Pregnant women pass along protective COVID antibodies to their babies: ACOG study
Researchers Learn that Pregnant Women Pass Along Protective COVID Antibodies to their Babies. Antibodies that guard against COVID-19 can transfer from mothers to babies while in the womb, according to a new study from Weill Cornell Medicine and NewYork-Presbyterian researchers published in the American Journal of Obstetrics and Gynecology.
This discovery, published Jan. 22, adds to growing evidence that suggests that pregnant women who generate protective antibodies after contracting the coronavirus often convey some of that natural immunity to their fetuses. The findings also lend support to the idea that vaccinating mothers-to-be may also have benefits for their newborns.
"Since we can now say that the antibodies pregnant women make against COVID-19 have been shown to be passed down to their babies, we suspect that there's a good chance they could pass down the antibodies the body makes after being vaccinated as well," said Dr. Yawei Jenny Yang, an assistant professor of pathology and laboratory medicine at Weill Cornell Medicine and the study's senior author.
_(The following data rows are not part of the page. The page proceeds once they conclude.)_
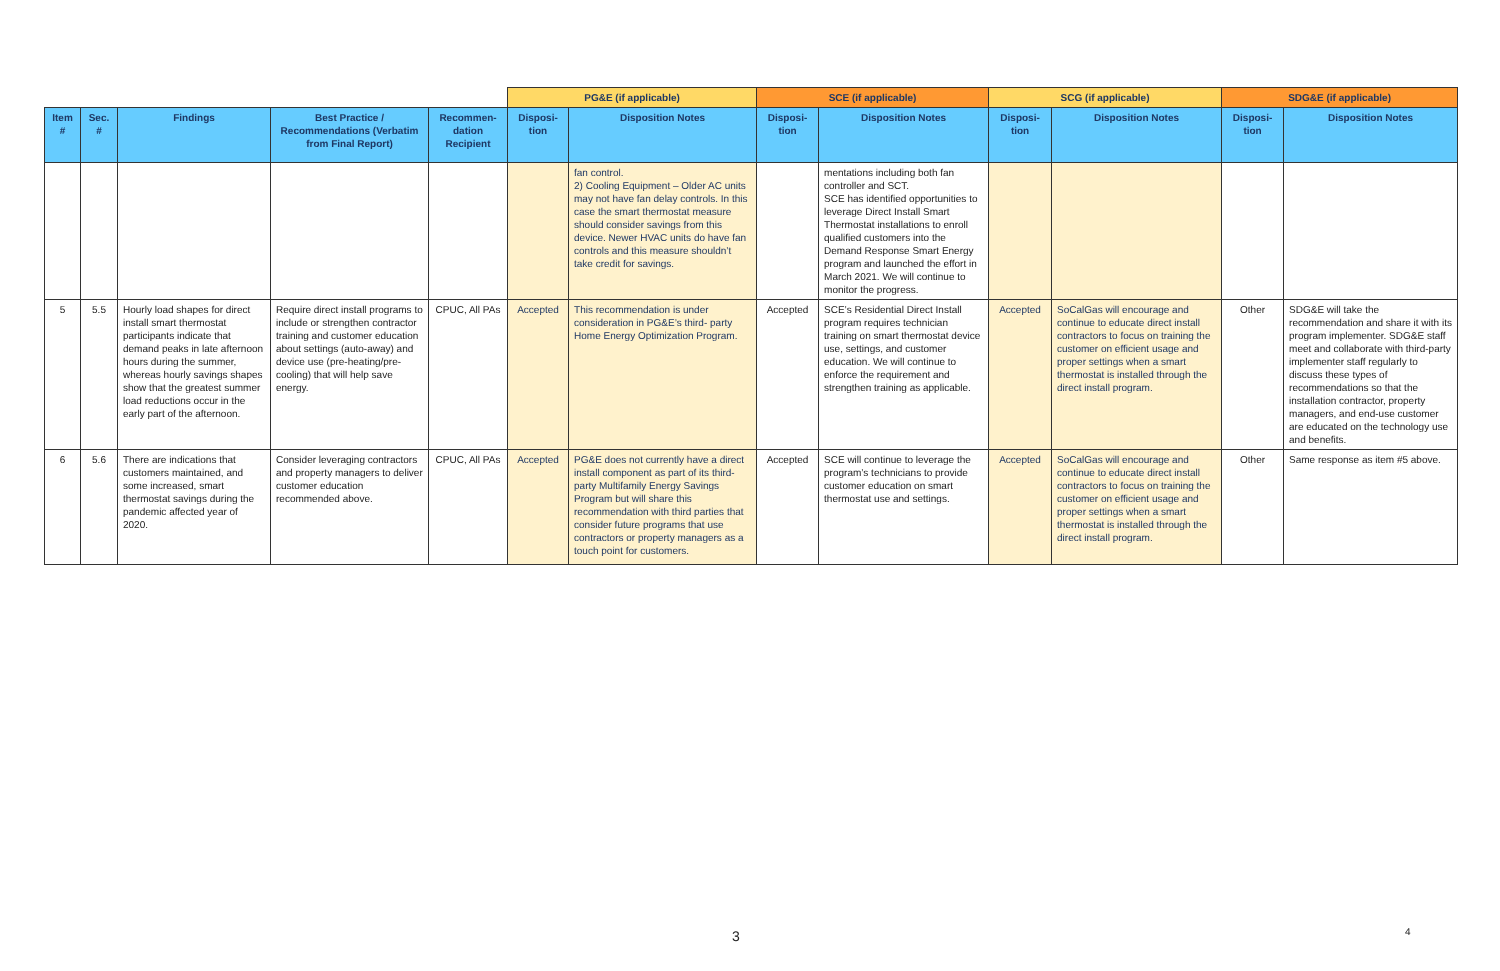| | | | | | PG&E (if applicable) | | SCE (if applicable) | | SCG (if applicable) | | SDG&E (if applicable) | |
| Item # | Sec. # | Findings | Best Practice / Recommendations (Verbatim from Final Report) | Recommen-dation Recipient | Disposi-tion | Disposition Notes | Disposi-tion | Disposition Notes | Disposi-tion | Disposition Notes | Disposi-tion | Disposition Notes |
| | | | | | | fan control. 2) Cooling Equipment – Older AC units may not have fan delay controls. In this case the smart thermostat measure should consider savings from this device. Newer HVAC units do have fan controls and this measure shouldn’t take credit for savings. | | mentations including both fan controller and SCT. SCE has identified opportunities to leverage Direct Install Smart Thermostat installations to enroll qualified customers into the Demand Response Smart Energy program and launched the effort in March 2021. We will continue to monitor the progress. | | | | |
| 5 | 5.5 | Hourly load shapes for direct install smart thermostat participants indicate that demand peaks in late afternoon hours during the summer, whereas hourly savings shapes show that the greatest summer load reductions occur in the early part of the afternoon. | Require direct install programs to include or strengthen contractor training and customer education about settings (auto-away) and device use (pre-heating/pre-cooling) that will help save energy. | CPUC, All PAs | Accepted | This recommendation is under consideration in PG&E’s third- party Home Energy Optimization Program. | Accepted | SCE’s Residential Direct Install program requires technician training on smart thermostat device use, settings, and customer education. We will continue to enforce the requirement and strengthen training as applicable. | Accepted | SoCalGas will encourage and continue to educate direct install contractors to focus on training the customer on efficient usage and proper settings when a smart thermostat is installed through the direct install program. | Other | SDG&E will take the recommendation and share it with its program implementer. SDG&E staff meet and collaborate with third-party implementer staff regularly to discuss these types of recommendations so that the installation contractor, property managers, and end-use customer are educated on the technology use and benefits. |
| 6 | 5.6 | There are indications that customers maintained, and some increased, smart thermostat savings during the pandemic affected year of 2020. | Consider leveraging contractors and property managers to deliver customer education recommended above. | CPUC, All PAs | Accepted | PG&E does not currently have a direct install component as part of its third-party Multifamily Energy Savings Program but will share this recommendation with third parties that consider future programs that use contractors or property managers as a touch point for customers. | Accepted | SCE will continue to leverage the program’s technicians to provide customer education on smart thermostat use and settings. | Accepted | SoCalGas will encourage and continue to educate direct install contractors to focus on training the customer on efficient usage and proper settings when a smart thermostat is installed through the direct install program. | Other | Same response as item #5 above. |
3 4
Dr. Yang and her team analyzed blood samples from 88 women who gave birth at NewYork-Presbyterian/Weill Cornell Medical Center between March and May 2020, a time when New York City was the global epicenter of the pandemic. All of the women had COVID-19 antibodies in their blood, indicating that they had contracted the virus at some point even though 58 percent of those women had no symptoms. Furthermore, while antibodies were detected in both symptomatic and asymptomatic women, the researchers observed that the concentration of antibodies was significantly higher in symptomatic women. They also found that the general pattern of antibody response was similar to the response seen in other patients, confirming that pregnant women have the same kind of immune response to the virus as the larger patient population--something that hadn't previously been known for sure, since a woman's immune system changes throughout pregnancy.